Warta wygrywa i wyprzedza w tabeli Lecha

Warta udowodniła, że jej ambicje sięgają wyżej niż walka o utrzymanie. Piast Gliwice nie był w stanie oddać celnego strzału na bramkę przez prawie 70 minut spotkania. Zieloni stworzyli sobie za to dużo groźnych sytuacji. Piłkarze strzelili dwa gole głową i wyjeżdżają z Gliwic z czystym kontem.

NIEPEWNY POCZĄTEK

Warta Poznań udowadnia, że jest klubem, który nie chce jedynie bić się o utrzymanie w lidze. Dzisiaj na wyjazdowym meczu z Piastem Gliwice Zieloni pokazali się z naprawdę dobrej strony, choć to wcale nie oni byli bliżej zdobycia pierwszej bramki. Niebezpiecznie zrobiło się już w 29. minucie, kiedy Michał Chrapek oddał mocny strzał na bramkę Grobelnego. Piłka wylądowała jednak na poprzeczce.

DOMINACJA WARTY

Niewykorzystane okazje lubią się jednak mścić. 2 minuty później z kontratakiem wychodziła drużyna Warty. Po dobrym minięciu rywala przez Kajtka Szmyta i celnej wrzutce wynik spotkania strzałem głową otworzył Miguel Luis. To jego druga bramka w tym sezonie. Szmyt, który asystował, w składzie znalazł się rzutem na taśmę. O tym, że wystąpi, dowiedział się po przedmeczowej rozgrzewce.

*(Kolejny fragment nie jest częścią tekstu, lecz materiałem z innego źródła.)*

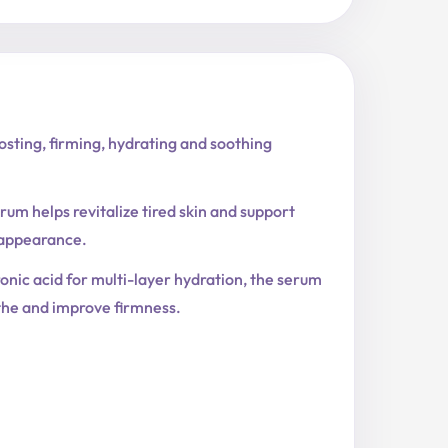
sting, firming, hydrating and soothing
rum helps revitalize tired skin and support
 appearance.
nic acid for multi-layer hydration, the serum
othe and improve firmness.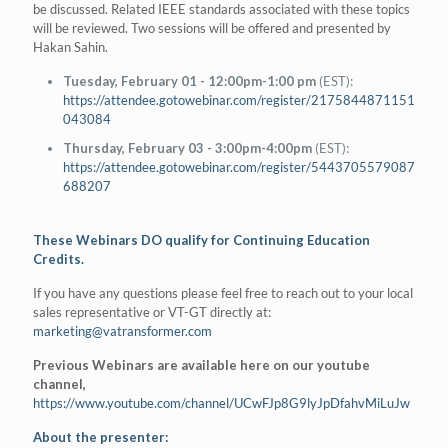
be discussed. Related IEEE standards associated with these topics
will be reviewed. Two sessions will be offered and presented by
Hakan Sahin.
Tuesday, February 01 - 12:00pm-1:00 pm
(EST):
https://attendee.gotowebinar.com/register/2175844871151
043084
Thursday, February 03 - 3:00pm-4:00pm
(EST):
https://attendee.gotowebinar.com/register/5443705579087
688207
These Webinars DO qualify for Continuing Education
Credits.
If you have any questions please feel free to reach out to your local
sales representative or VT-GT directly at:
marketing@vatransformer.com
Previous Webinars are available here on our youtube
channel,
https://www.youtube.com/channel/UCwFJp8G9lyJpDfahvMiLuJw
About the presenter: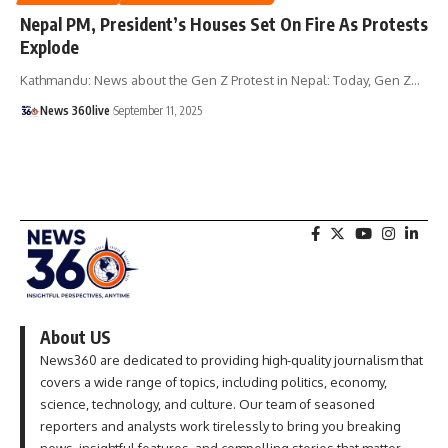
Nepal PM, President’s Houses Set On Fire As Protests
Explode
Kathmandu: News about the Gen Z Protest in Nepal: Today, Gen Z
…
News 360live
September 11, 2025
About US
News360 are dedicated to providing high-quality journalism that
covers a wide range of topics, including politics, economy,
science, technology, and culture. Our team of seasoned
reporters and analysts work tirelessly to bring you breaking
news, insightful features, and compelling stories that matter.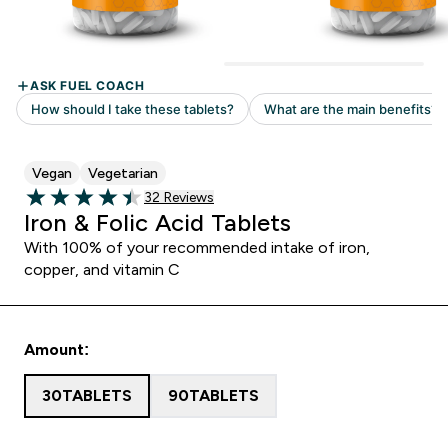
Vegan
Vegetarian
32 customer reviews
32 Reviews
4.44 out of 5 stars
Iron & Folic Acid Tablets
With 100% of your recommended intake of iron,
copper, and vitamin C
Amount:
30TABLETS
90TABLETS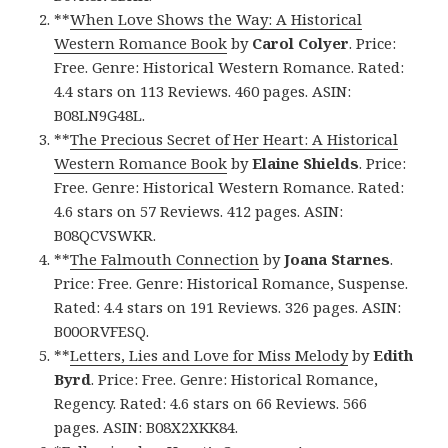
**
When Love Shows the Way: A Historical
Western Romance Book
by
Carol Colyer
. Price:
Free. Genre: Historical Western Romance. Rated:
4.4 stars on 113 Reviews. 460 pages. ASIN:
B08LN9G48L.
**
The Precious Secret of Her Heart: A Historical
Western Romance Book
by
Elaine Shields
. Price:
Free. Genre: Historical Western Romance. Rated:
4.6 stars on 57 Reviews. 412 pages. ASIN:
B08QCVSWKR.
**
The Falmouth Connection
by
Joana Starnes
.
Price: Free. Genre: Historical Romance, Suspense.
Rated: 4.4 stars on 191 Reviews. 326 pages. ASIN:
B00ORVFESQ.
**
Letters, Lies and Love for Miss Melody
by
Edith
Byrd
. Price: Free. Genre: Historical Romance,
Regency. Rated: 4.6 stars on 66 Reviews. 566
pages. ASIN: B08X2XKK84.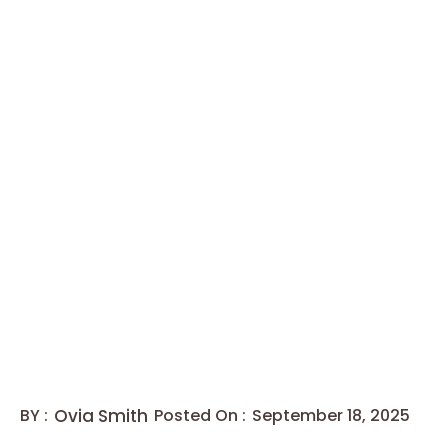
BY :
Ovia Smith
Posted On :
September 18, 2025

Piast próbował odpowiedzieć. Szybkie akcje skrzydłami nie przynosiły jednak rezultatu. Piłka lądowała obok bramki. Do 70. minuty Piast nie oddał ani jednego celnego strzału. Bliżej zmiany wyniku byli zawodnicy Zielonych. Fantastycznej sytuacji sam na sam nie wykorzystał jednak Miguel Luis.

3 PUNKTY I DO DOMU

Choć w końcówce spotkania Warta skupiła się na bronieniu i przeprowadzała mniej akcji, niż rywale, wciąż były to sytuacje groźniejsze. W 80. minucie do rzutu rożnego podszedł Adam Zrelak. Celnie dorzucił piłkę do Stavropoulosa, a Grek umieścił piłkę w siatce. Wynik utrzymał się do końca. Dzięki zdobytym dzisiaj 3 punktom Zieloni awansowali na 7. pozycję w tabeli. Mają w tym momencie 2 punkty przewagi nad Lechem, choć Kolejorz rozegrał 2 spotkania mniej.